もとよりちゃんとやるつもりのない部活だったので、全部本当のことなんだが。
「非公式でまでやりたかった……いえ、貴方にも何か目的があって始めたことなんでしょう? でなきゃ、こんなに早く動き出せないでしょうし」
「ま、まぁ……目的は、あった、けど……」
(たった今、その目的とやらが達成困難になっているんですけど……!?)
そうやって思ってはいたが、とてもこの場でそれを口に出せる勇気はないので、ただあったとしか答えられない。
「ならそんなに卑下することでもないでしょう」
藍は話を続ける。
「……悔しいけど、こんなに早く全校に対して部の存在をアピールできるのも貴方くらいでしょうし。すぐに実績も出来るわよ」
「いや、あの……」
「もういいわよ、謙遜は。私はただ、素直にこの活動だけは応援したいって思っただけだから。それじゃ、くれぐれも問題を起こさないように」
……そのSNSバスらせたの、俺じゃないんです。
なんて反論する暇もなく、藍は言いたいことだけを一方的に言ってきて前を向いてしまった。
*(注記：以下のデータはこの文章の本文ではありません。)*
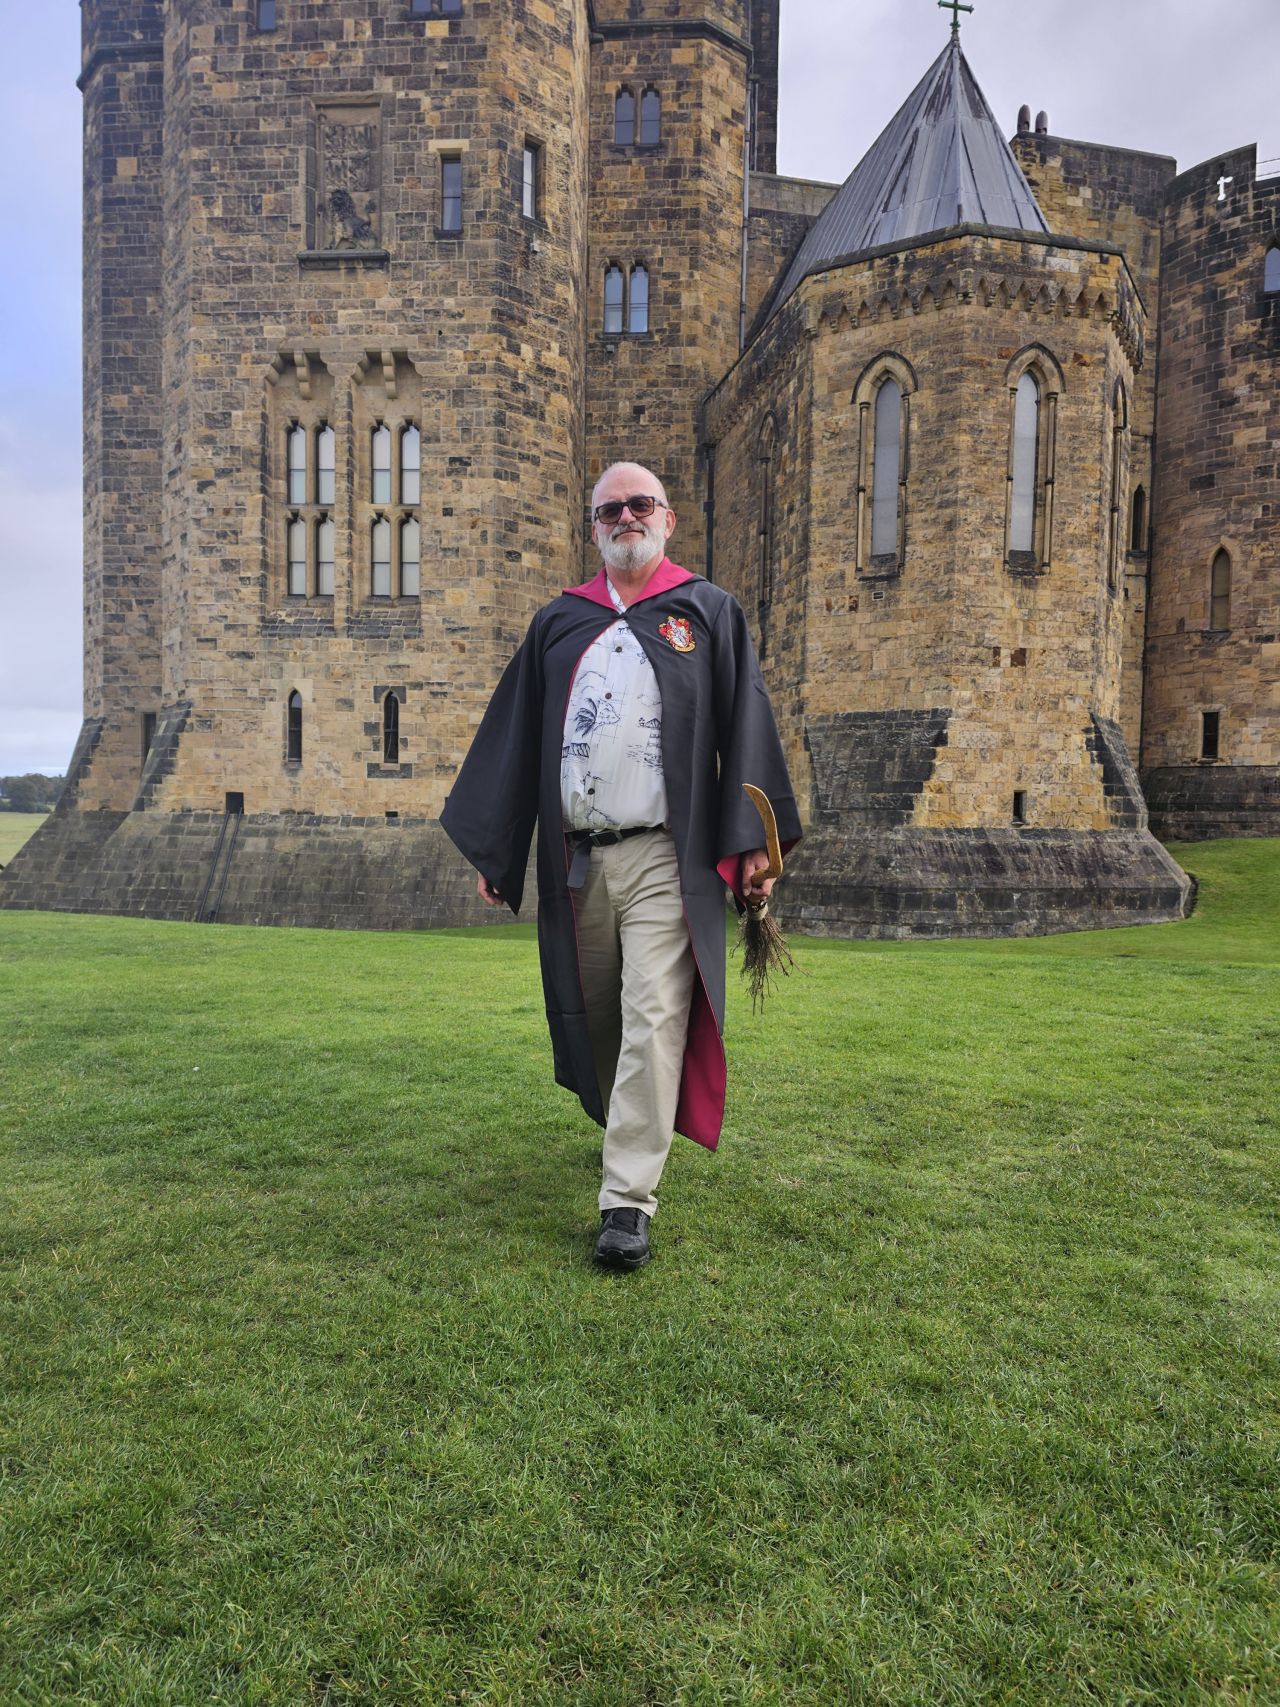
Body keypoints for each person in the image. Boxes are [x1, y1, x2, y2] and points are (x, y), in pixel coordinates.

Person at [441, 461, 799, 1270]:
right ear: (594, 527)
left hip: (667, 857)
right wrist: (499, 849)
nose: (626, 517)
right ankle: (624, 1126)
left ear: (667, 519)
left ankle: (627, 1201)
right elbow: (517, 737)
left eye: (641, 505)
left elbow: (745, 728)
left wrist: (753, 843)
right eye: (611, 510)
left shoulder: (707, 613)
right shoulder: (560, 623)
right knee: (596, 1012)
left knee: (654, 1014)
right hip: (578, 861)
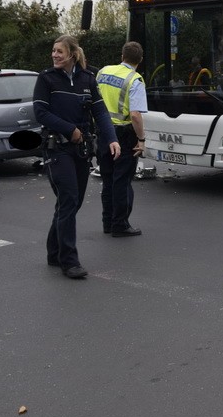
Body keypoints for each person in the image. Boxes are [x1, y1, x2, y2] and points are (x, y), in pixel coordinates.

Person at [33, 35, 121, 280]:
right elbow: (40, 112)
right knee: (69, 199)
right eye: (53, 51)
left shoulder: (87, 79)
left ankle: (54, 251)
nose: (54, 55)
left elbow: (100, 110)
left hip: (80, 150)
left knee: (71, 202)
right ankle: (69, 261)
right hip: (57, 149)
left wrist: (112, 138)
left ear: (72, 54)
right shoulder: (46, 78)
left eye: (59, 51)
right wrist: (68, 129)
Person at [96, 41, 148, 237]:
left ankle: (107, 222)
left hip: (103, 132)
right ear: (140, 60)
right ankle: (120, 224)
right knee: (122, 180)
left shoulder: (103, 72)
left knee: (108, 178)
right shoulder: (135, 80)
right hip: (124, 134)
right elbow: (135, 115)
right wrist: (141, 139)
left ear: (122, 56)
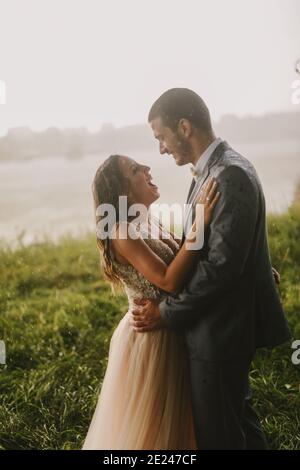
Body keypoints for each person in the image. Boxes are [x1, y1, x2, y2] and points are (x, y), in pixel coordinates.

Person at [132, 88, 291, 450]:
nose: (160, 148)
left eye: (161, 137)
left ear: (184, 126)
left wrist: (166, 313)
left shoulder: (229, 174)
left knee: (219, 437)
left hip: (220, 332)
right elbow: (220, 249)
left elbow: (220, 267)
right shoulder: (211, 171)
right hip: (220, 327)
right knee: (240, 426)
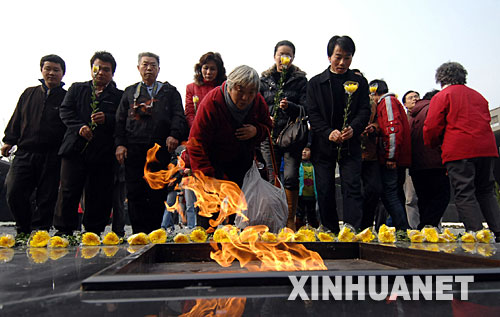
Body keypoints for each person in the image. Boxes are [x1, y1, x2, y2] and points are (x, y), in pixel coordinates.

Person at [424, 62, 500, 241]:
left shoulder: (443, 96)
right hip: (487, 149)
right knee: (486, 190)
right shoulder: (478, 96)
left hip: (460, 151)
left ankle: (476, 233)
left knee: (464, 192)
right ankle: (498, 229)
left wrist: (433, 145)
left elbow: (431, 127)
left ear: (441, 79)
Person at [115, 52, 187, 234]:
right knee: (135, 192)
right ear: (138, 68)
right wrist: (120, 144)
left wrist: (174, 135)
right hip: (134, 150)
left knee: (157, 192)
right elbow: (120, 120)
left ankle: (155, 232)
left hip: (160, 150)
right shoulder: (130, 92)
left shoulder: (169, 92)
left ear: (159, 69)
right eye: (145, 65)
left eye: (153, 65)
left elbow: (179, 116)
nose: (149, 68)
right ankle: (139, 233)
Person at [54, 51, 123, 235]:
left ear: (112, 73)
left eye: (106, 70)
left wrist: (107, 119)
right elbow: (65, 110)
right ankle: (64, 230)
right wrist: (79, 127)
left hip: (102, 152)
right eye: (97, 68)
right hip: (74, 149)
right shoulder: (77, 89)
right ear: (91, 69)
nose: (101, 72)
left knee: (98, 193)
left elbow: (122, 120)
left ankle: (93, 231)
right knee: (68, 190)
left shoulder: (118, 96)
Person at [306, 35, 370, 233]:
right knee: (325, 189)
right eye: (338, 57)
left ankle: (351, 230)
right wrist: (328, 132)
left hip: (350, 145)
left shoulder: (359, 82)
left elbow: (364, 110)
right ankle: (330, 229)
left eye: (347, 57)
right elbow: (312, 113)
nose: (342, 62)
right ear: (329, 57)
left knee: (352, 187)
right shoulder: (315, 83)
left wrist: (354, 128)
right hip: (323, 145)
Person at [1, 55, 67, 235]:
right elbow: (17, 118)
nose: (51, 73)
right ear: (42, 70)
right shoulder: (29, 93)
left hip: (52, 154)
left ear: (62, 74)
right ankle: (23, 228)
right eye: (48, 69)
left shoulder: (66, 98)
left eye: (56, 70)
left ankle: (40, 232)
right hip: (25, 151)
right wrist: (9, 140)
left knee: (47, 196)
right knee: (13, 190)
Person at [187, 64, 272, 196]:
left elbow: (267, 126)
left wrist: (256, 131)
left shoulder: (258, 102)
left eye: (251, 93)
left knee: (241, 211)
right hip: (213, 164)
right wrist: (208, 177)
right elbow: (195, 143)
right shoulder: (212, 102)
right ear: (229, 87)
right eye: (240, 91)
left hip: (243, 165)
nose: (245, 98)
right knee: (212, 212)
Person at [260, 40, 308, 230]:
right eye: (281, 54)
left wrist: (291, 107)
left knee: (290, 177)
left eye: (288, 55)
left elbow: (306, 109)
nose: (284, 58)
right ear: (274, 56)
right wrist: (267, 116)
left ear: (293, 58)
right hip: (268, 135)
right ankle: (271, 219)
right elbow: (257, 104)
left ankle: (289, 220)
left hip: (291, 137)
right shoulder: (264, 80)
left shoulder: (301, 80)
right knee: (270, 177)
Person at [184, 52, 227, 228]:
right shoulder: (191, 88)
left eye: (213, 69)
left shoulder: (224, 87)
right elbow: (189, 113)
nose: (208, 72)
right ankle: (202, 229)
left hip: (218, 145)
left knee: (218, 188)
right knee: (201, 189)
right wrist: (200, 130)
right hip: (198, 143)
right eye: (205, 68)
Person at [369, 79, 411, 230]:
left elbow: (392, 130)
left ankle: (403, 229)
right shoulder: (391, 102)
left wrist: (390, 156)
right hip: (396, 157)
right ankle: (402, 228)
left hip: (392, 158)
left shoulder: (387, 102)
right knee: (396, 194)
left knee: (390, 195)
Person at [409, 89, 450, 229]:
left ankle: (425, 229)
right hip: (435, 162)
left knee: (424, 199)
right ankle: (427, 226)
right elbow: (435, 132)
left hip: (416, 165)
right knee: (442, 196)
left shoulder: (412, 115)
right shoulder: (433, 109)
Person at [401, 90, 420, 228]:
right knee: (410, 198)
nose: (415, 99)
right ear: (405, 104)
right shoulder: (403, 119)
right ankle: (413, 228)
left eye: (416, 96)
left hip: (426, 162)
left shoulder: (427, 113)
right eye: (411, 98)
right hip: (409, 162)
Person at [296, 147, 319, 229]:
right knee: (299, 213)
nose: (304, 152)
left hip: (311, 195)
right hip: (301, 195)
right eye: (302, 150)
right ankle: (299, 229)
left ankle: (314, 229)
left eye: (307, 150)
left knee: (312, 214)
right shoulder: (297, 165)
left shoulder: (314, 165)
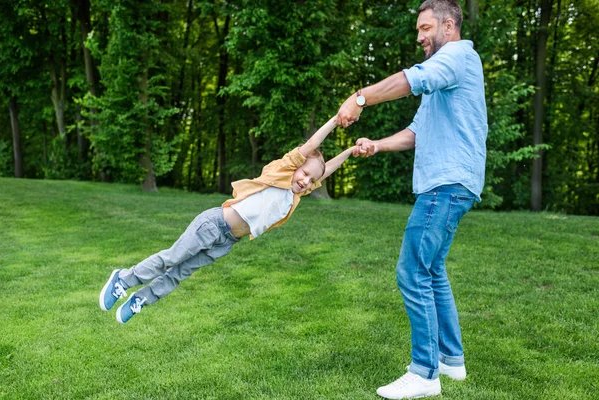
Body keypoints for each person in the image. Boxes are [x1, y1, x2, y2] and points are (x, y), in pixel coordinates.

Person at [336, 0, 487, 398]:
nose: (419, 37)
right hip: (451, 182)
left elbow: (409, 79)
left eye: (425, 28)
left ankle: (424, 374)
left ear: (449, 25)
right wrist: (377, 145)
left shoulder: (456, 56)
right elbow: (417, 132)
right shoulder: (447, 76)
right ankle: (451, 363)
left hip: (446, 183)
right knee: (432, 270)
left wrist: (361, 97)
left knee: (411, 271)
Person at [99, 116, 355, 324]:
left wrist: (350, 150)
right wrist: (336, 120)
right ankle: (123, 279)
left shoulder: (295, 196)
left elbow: (325, 170)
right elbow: (311, 146)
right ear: (296, 165)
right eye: (305, 174)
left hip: (227, 241)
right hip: (213, 225)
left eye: (311, 181)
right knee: (172, 258)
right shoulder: (280, 173)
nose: (306, 181)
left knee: (180, 273)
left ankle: (141, 298)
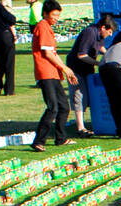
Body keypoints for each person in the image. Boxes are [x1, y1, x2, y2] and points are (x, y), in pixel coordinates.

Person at [31, 0, 74, 150]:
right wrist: (65, 68)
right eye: (53, 15)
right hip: (45, 73)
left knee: (63, 106)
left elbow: (54, 53)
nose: (56, 18)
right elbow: (48, 53)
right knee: (53, 107)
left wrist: (65, 69)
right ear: (45, 14)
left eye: (57, 15)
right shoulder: (42, 27)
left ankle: (60, 138)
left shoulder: (48, 27)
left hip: (54, 73)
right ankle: (38, 141)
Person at [65, 12, 113, 137]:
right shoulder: (90, 32)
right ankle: (81, 128)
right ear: (103, 28)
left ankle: (94, 123)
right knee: (79, 95)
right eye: (109, 32)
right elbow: (81, 55)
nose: (110, 34)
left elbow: (101, 47)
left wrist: (110, 57)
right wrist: (98, 63)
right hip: (76, 68)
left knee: (91, 95)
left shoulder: (99, 35)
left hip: (87, 69)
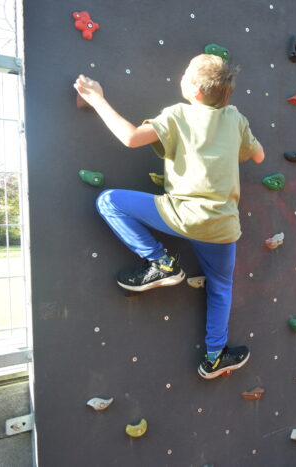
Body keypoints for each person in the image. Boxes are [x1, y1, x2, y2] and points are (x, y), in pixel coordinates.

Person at [74, 54, 265, 379]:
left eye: (186, 73)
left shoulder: (178, 114)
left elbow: (131, 138)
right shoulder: (235, 118)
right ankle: (215, 358)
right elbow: (258, 156)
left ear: (195, 90)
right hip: (222, 226)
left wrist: (97, 99)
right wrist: (232, 130)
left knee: (109, 202)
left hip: (182, 216)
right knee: (221, 287)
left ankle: (161, 263)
最後に見えた藍の横顔には、微かだが確かに笑みが浮かんでいた。
それは普段の作り笑いとは明らかに違う、心からの笑顔のように見えた。
「…………」
ガヤガヤとしている朝の10組の教室で、俺はただただ机を眺めることしかできない。
「…………」
無言でただ一点だけを見つめて、思考をひたすらに放棄し続けているのだ。
だが、それでも――
(――――ど)
――俺という、無能を絵に描いたような生き物の脳みそが言うことを聞くはずもなく。
次から次へと、今後起こりうる最悪のシナリオが頭の中に浮かんでくる。
相談部がさらに注目を集めて、実際に相談者が押し寄せてくる可能性。
文音とサクが張り切って本格的な活動を始めてしまう可能性。
そして何より……
藍との関係がますます複雑になってしまう可能性。
(どうして……こうなっっったぁぁぁあああああ!!!!!)
相談部の鬼バズと藍の豹変。
そんな二つの新たな頭痛の種に、俺の心は悲鳴をあげていた。